In law, affiliation (from Latin affiliare, "to adopt as a son") was previously the term to describe legal establishment of paternity.
The mother of a bastard may summon the putative father to petty sessions within 12 months of the birth (or at any later time if he is proved to have contributed to the child's support within 12 months after the birth), and the justices, after hearing evidence on both sides, may, if the mother's evidence be corroborated in some material particular, adjudge the man to be the putative father of the child, and order him to pay a sum not exceeding five shillings a week for its maintenance, together with a sum for expenses incidental to the birth, or the funeral expenses, if it has died before the date of order, and the costs of the proceedings.
When a bastard child, whose mother has not obtained an order, becomes chargeable to the parish, the guardians may proceed against the putative father for a contribution.
No agreement on the part of the woman to take a sum down in a discharge of the liability of the father is a bar to the making of an affiliation order.
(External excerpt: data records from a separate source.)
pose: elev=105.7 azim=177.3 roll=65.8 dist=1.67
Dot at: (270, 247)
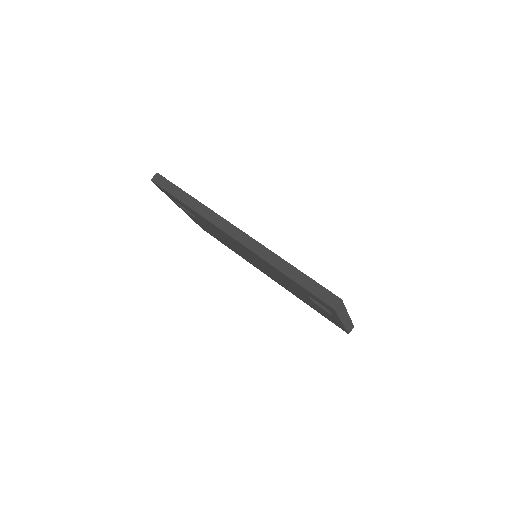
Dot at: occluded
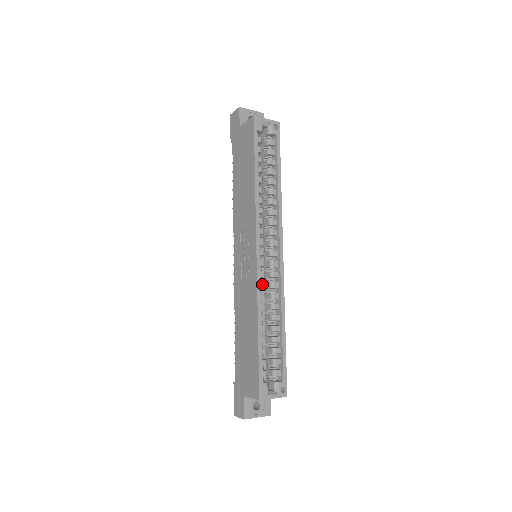
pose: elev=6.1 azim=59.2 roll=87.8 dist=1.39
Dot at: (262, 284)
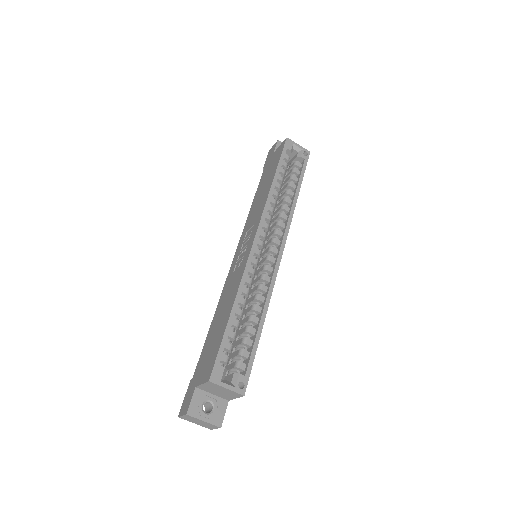
Dot at: (252, 270)
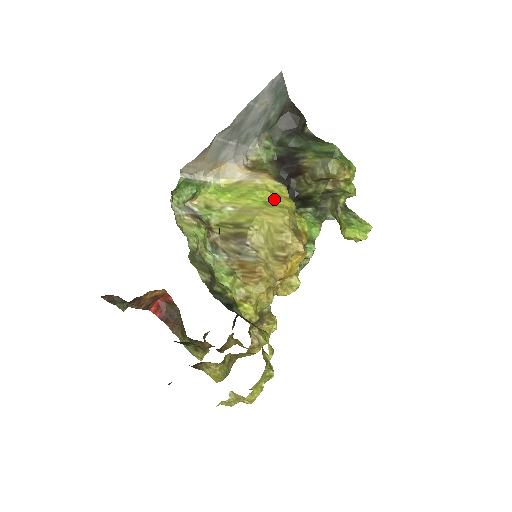
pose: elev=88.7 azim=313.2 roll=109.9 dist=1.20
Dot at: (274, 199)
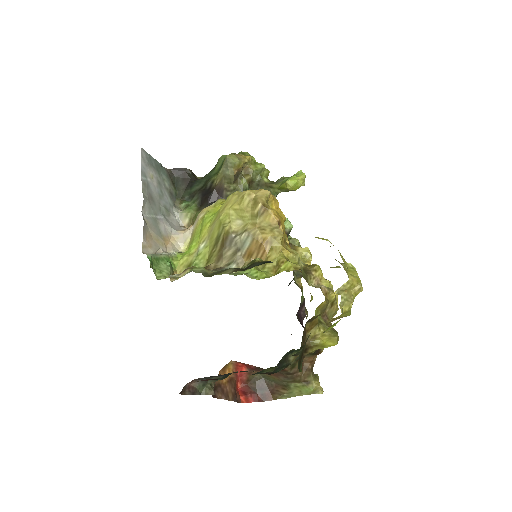
Dot at: occluded
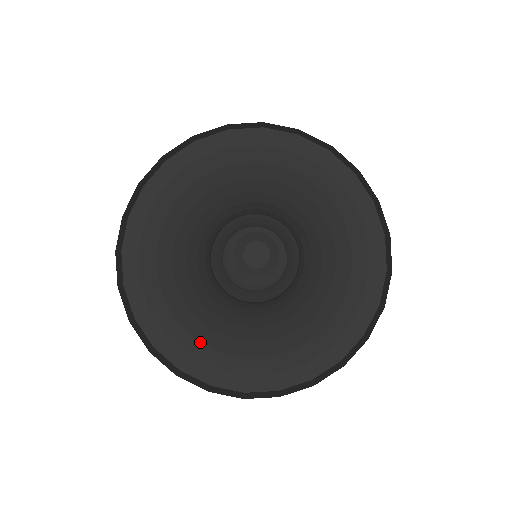
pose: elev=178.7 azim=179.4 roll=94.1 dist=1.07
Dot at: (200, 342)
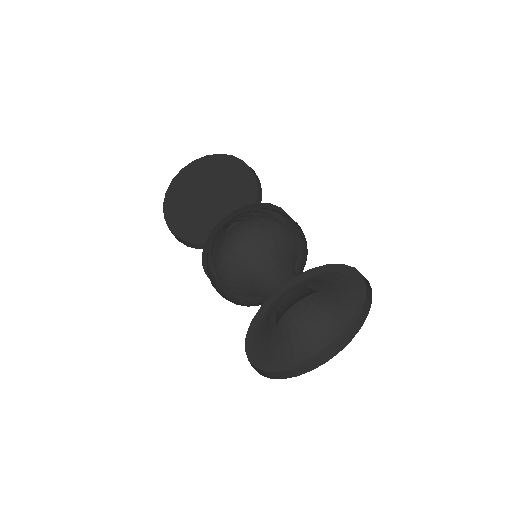
Dot at: (267, 354)
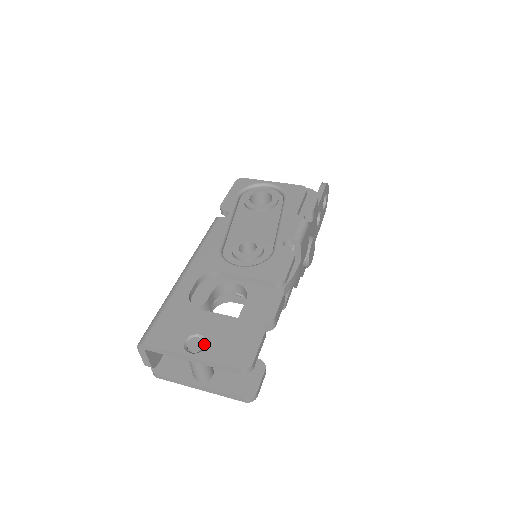
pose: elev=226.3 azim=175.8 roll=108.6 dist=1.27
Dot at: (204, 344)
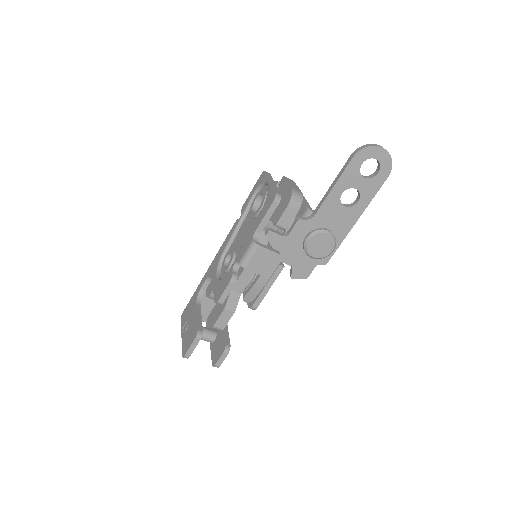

France, Belgium, the Netherlands, Italy, Russia, Serbia and the Canton of Geneva provide no means of inquiry into the paternity of an illegitimate child, and consequently all support of the child falls upon the mother; on the other hand, Germany, Austria, Norway, Sweden, Denmark and the majority of the Swiss cantons provide for an inquiry into the paternity of illegitimate children, and the law casts a certain amount of responsibility upon the father.